Serotonin is a neurotransmitter.  This means that cells nerve cells use this to communicate.  Most of the serotonin in the body is found in the GI tract, where it controls the way the intestine moves food through it.  However, one study indicated that as much as 40% of serotonin in the human body could originate in mast cells.  Serotonin is metabolized to 5-HIAA, which can be tested for as a sign of mast cell activation.
Serotonin released in the GI tract eventually enters the blood stream. On its way to the blood stream, it is taken up by platelets and later used in clotting.   Serotonin is released when eating, which decreases dopamine release and decreases appetite.  If the food consumed is irritating to the GI tract, more serotonin is secreted to move it through the gut faster.  In these situations, the serotonin cannot be fully taken up by platelets and enters the blood stream as free serotonin.  When this happens, it stimulates vomiting.  Some foods contain serotonin, but it does not cross the blood brain barrier and thus does not affect brain chemistry. 
Mast cells contain dopamine, a hormone and neurotransmitter.  This chemical is most often associated with reward seeking behavior, including addiction behaviors.  It also has other important roles, including motor functions.  Mast cell activation causes depletion of dopamine as frequent degranulation causes a decrease in dopamine production by these cells.   Dopamine can be converted to norepinephrine.
In blood vessels, dopamine inhibits norepinephrine release and acts as vasodilator.  Dopamine also increases sodium excretion and urine output, reduces insulin production, reduces GI motility, protects intestinal mucosa and reduces activity of lymphocytes.  It is responsible for cognitive alertness.  If you consider that high histamine levels can decrease dopamine levels, this means that in a mast cell patient, low dopamine levels might cause decreased urine output, increased GI motility and overactivation of white blood cells.  Additionally, low dopamine can translate into higher than normal norepinephrine levels, which could be the link between mast cell disease and POTS.  Brain fog and decreased alertness are effects of low dopamine.
Defective transmission of dopamine is also found in painful conditions like fibromyalgia and restless legs syndrome, associated with mast cell disease.  Activation of D2 dopamine receptors causes nausea and vomiting.  Metoclopramide is a D2 inhibitor and achieves its anti-nausea effects through this mechanism. (Note: metoclopramide can inhibit histamine metabolism and for this reason is not recommended for mast cell patients.)  Some dopaminergic drugs like clozapine, bromocriptine and haloperidol inhibit mast cell degranulation.
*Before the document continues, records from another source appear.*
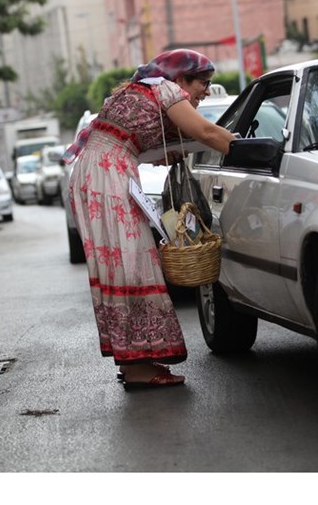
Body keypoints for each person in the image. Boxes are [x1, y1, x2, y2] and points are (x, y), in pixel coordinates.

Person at [63, 48, 237, 389]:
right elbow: (207, 133)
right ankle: (136, 365)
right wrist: (249, 149)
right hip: (106, 177)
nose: (205, 89)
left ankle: (135, 361)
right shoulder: (165, 90)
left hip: (100, 173)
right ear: (182, 78)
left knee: (125, 264)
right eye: (203, 82)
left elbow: (139, 141)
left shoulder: (144, 90)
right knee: (131, 264)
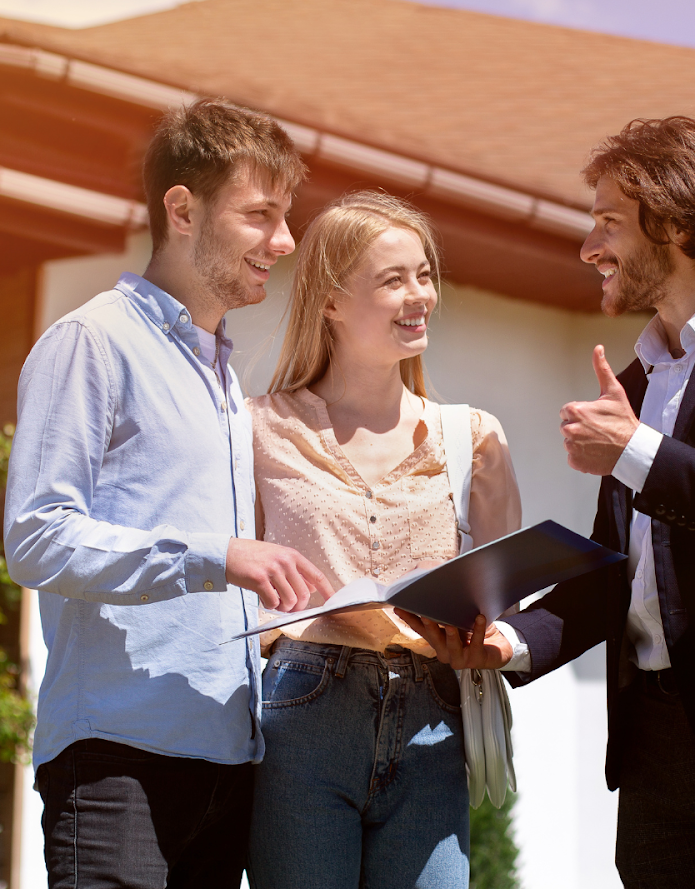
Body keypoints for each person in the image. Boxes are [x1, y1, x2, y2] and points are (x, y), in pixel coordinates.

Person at [403, 116, 695, 888]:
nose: (589, 248)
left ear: (680, 225)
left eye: (607, 224)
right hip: (655, 753)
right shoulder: (631, 385)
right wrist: (512, 641)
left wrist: (636, 453)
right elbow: (615, 572)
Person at [3, 98, 334, 889]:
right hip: (118, 764)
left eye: (285, 217)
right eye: (260, 215)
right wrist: (216, 557)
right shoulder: (93, 341)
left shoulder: (222, 374)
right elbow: (37, 537)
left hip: (227, 766)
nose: (283, 243)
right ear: (181, 210)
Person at [243, 191, 523, 889]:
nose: (418, 295)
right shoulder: (257, 429)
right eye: (393, 280)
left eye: (424, 275)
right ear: (331, 302)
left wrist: (480, 615)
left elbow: (506, 593)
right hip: (303, 711)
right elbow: (231, 589)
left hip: (433, 711)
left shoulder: (474, 439)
Norepinephrine is responsible for concentration and vigilance.  It also increases vascular tone by action on alpha adrenergic receptors.  Norepinephrine is important in the fight or flight response, directly increasing heart rate, triggering release of glucose, increasing blood flow to skeletal muscle and increasing brain oxygen supply.  Interestingly, fasting increases norepinephrine for days.  Glucose intake, but not carbohydrate or protein intake, also increases norepinephrine.  Increased histamine can cause increases in norepinephrine production and secretion.